The Welsh match in Cardiff a week later has always worried me from the onset, not because I believe that Wales are a superior side, they are not.
I just fear that if Ireland do beat England they may just be lulled into thinking that Wales will be easier, but it will be tough in Cardiff.
Wales and their ex-Irish coach Warren Gatland will be waiting in the long grass to avenge last year's humiliating loss in the Aviva.
Wales have an almost all Lions backline that featured in Australia a couple of years ago but the game has moved on.
Outstanding in aerial combat, Wales still do not have much subtlety in the way they play the game, and that has often been Gatland's style, building teams, albeit successfully, around a few key players, extreme fitness and a simple bludgeoning game-plan.
When you have a backline containing the likes of Jonathan Davies, Jamie Roberts, George North and Alex Cuthbert it is not rocket science as to what to expect, and teams are now reading them.
To be effective those big men need quality front foot ball, and with the likes of Gethin Jenkins now well past his sell buy date and with the Jones boys out to pasture Wales are struggling in the set-piece game not helped by visible infighting on the field.
Under Vern Cotter there is no bickering and the Scottish Bravehearts are currently boxing well above their weight and actually have perhaps the best back-three combination in the championship with full-back Stuart Hogg the standout player from all the games to date.
The problem for Scotland is an inability to close out close games and getting enough ball to their back-three.
The Hogg try in the first half against Wales was more the result of a Welsh turnover than Scotland actually creating anything, and Scotland will struggle as the championship goes on, especially now that they have lost some key men.
Their impact bench also looks fairly weak and inexperienced when compared to the other teams.
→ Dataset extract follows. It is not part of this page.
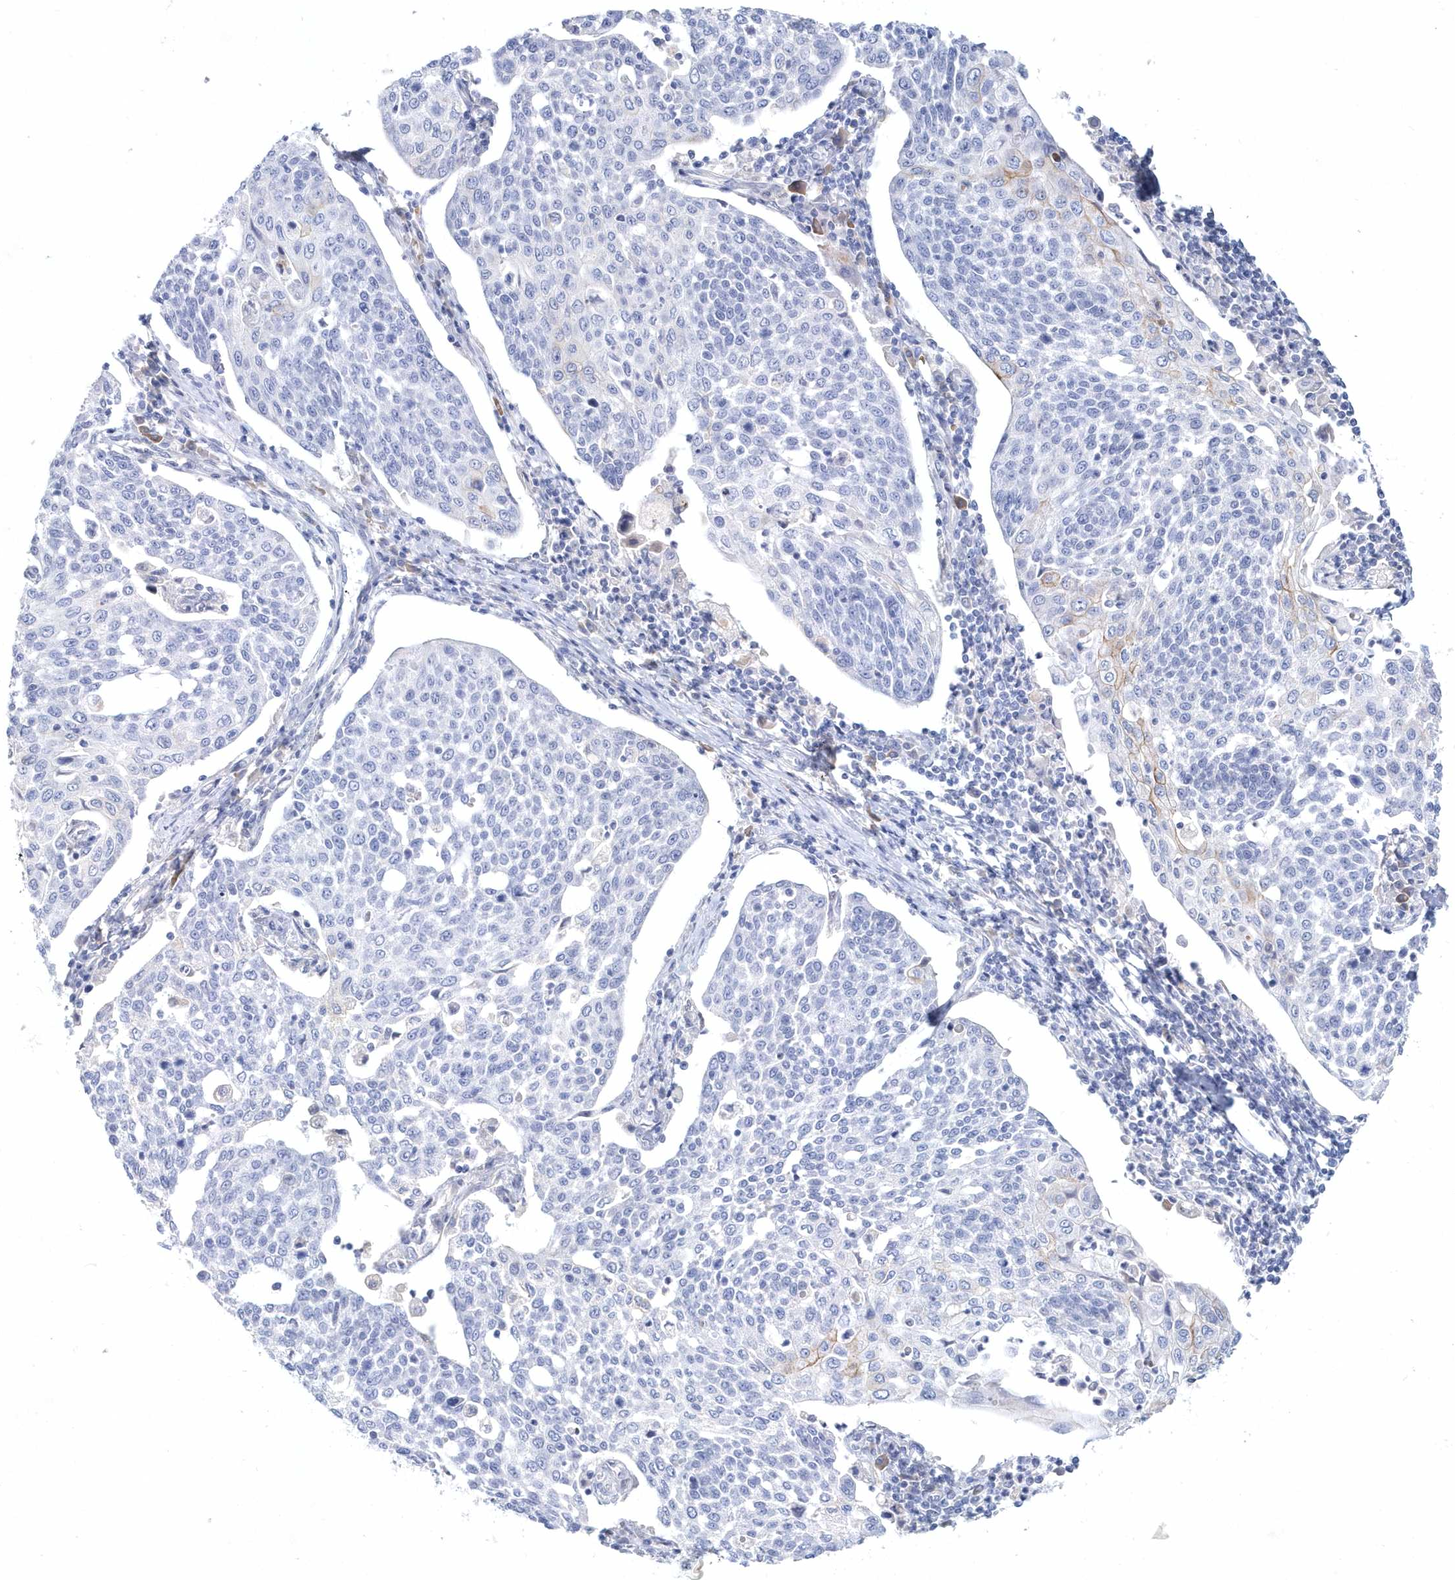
{"staining": {"intensity": "negative", "quantity": "none", "location": "none"}, "tissue": "cervical cancer", "cell_type": "Tumor cells", "image_type": "cancer", "snomed": [{"axis": "morphology", "description": "Squamous cell carcinoma, NOS"}, {"axis": "topography", "description": "Cervix"}], "caption": "Micrograph shows no protein positivity in tumor cells of cervical squamous cell carcinoma tissue. (DAB (3,3'-diaminobenzidine) IHC visualized using brightfield microscopy, high magnification).", "gene": "SPINK7", "patient": {"sex": "female", "age": 34}}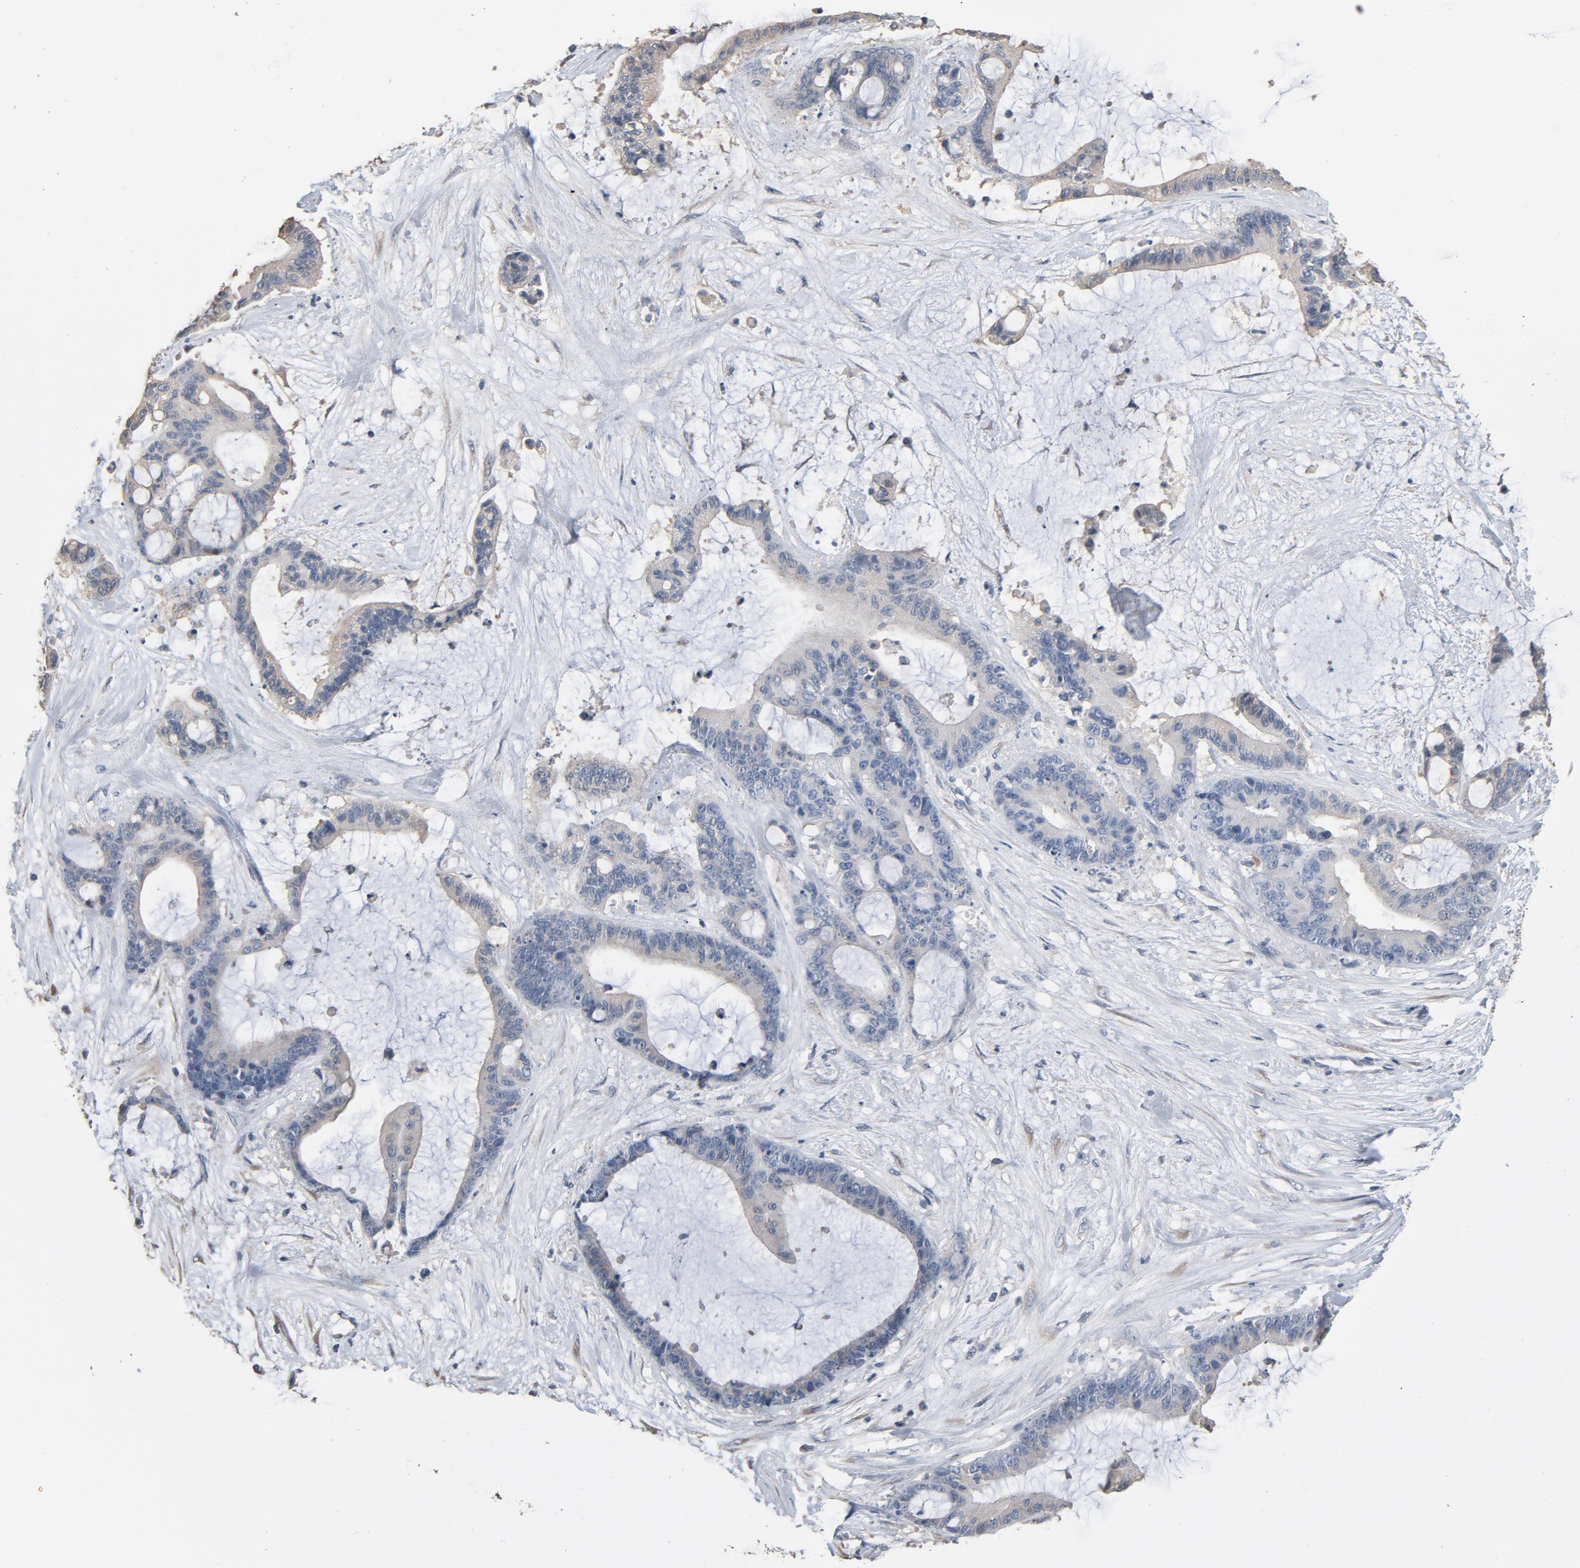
{"staining": {"intensity": "weak", "quantity": "25%-75%", "location": "cytoplasmic/membranous"}, "tissue": "liver cancer", "cell_type": "Tumor cells", "image_type": "cancer", "snomed": [{"axis": "morphology", "description": "Cholangiocarcinoma"}, {"axis": "topography", "description": "Liver"}], "caption": "Liver cholangiocarcinoma stained with DAB IHC demonstrates low levels of weak cytoplasmic/membranous staining in approximately 25%-75% of tumor cells.", "gene": "SOX6", "patient": {"sex": "female", "age": 73}}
Scotland counter-ruck exceptionally well under Cotter but that statistic says something too, mainly that the Scots are defending for too long.
Last week against Wales, Scotland had just 15 per cent of the possession in the second half, that shows that (a) defending all day long will soon become tiring and (b) that despite all the ball Wales cannot create much themselves.
France showed a slight improvement last week against Ireland, despite having a coach who can't motivate them or select his best team. With Morgan Parra surely restored to scrumhalf and a strong scrum, France could still upset the likes of Wales and England, but they are too predictable, one dimensional and badly need some team spirit, something that seems to have been lacking for a number of years.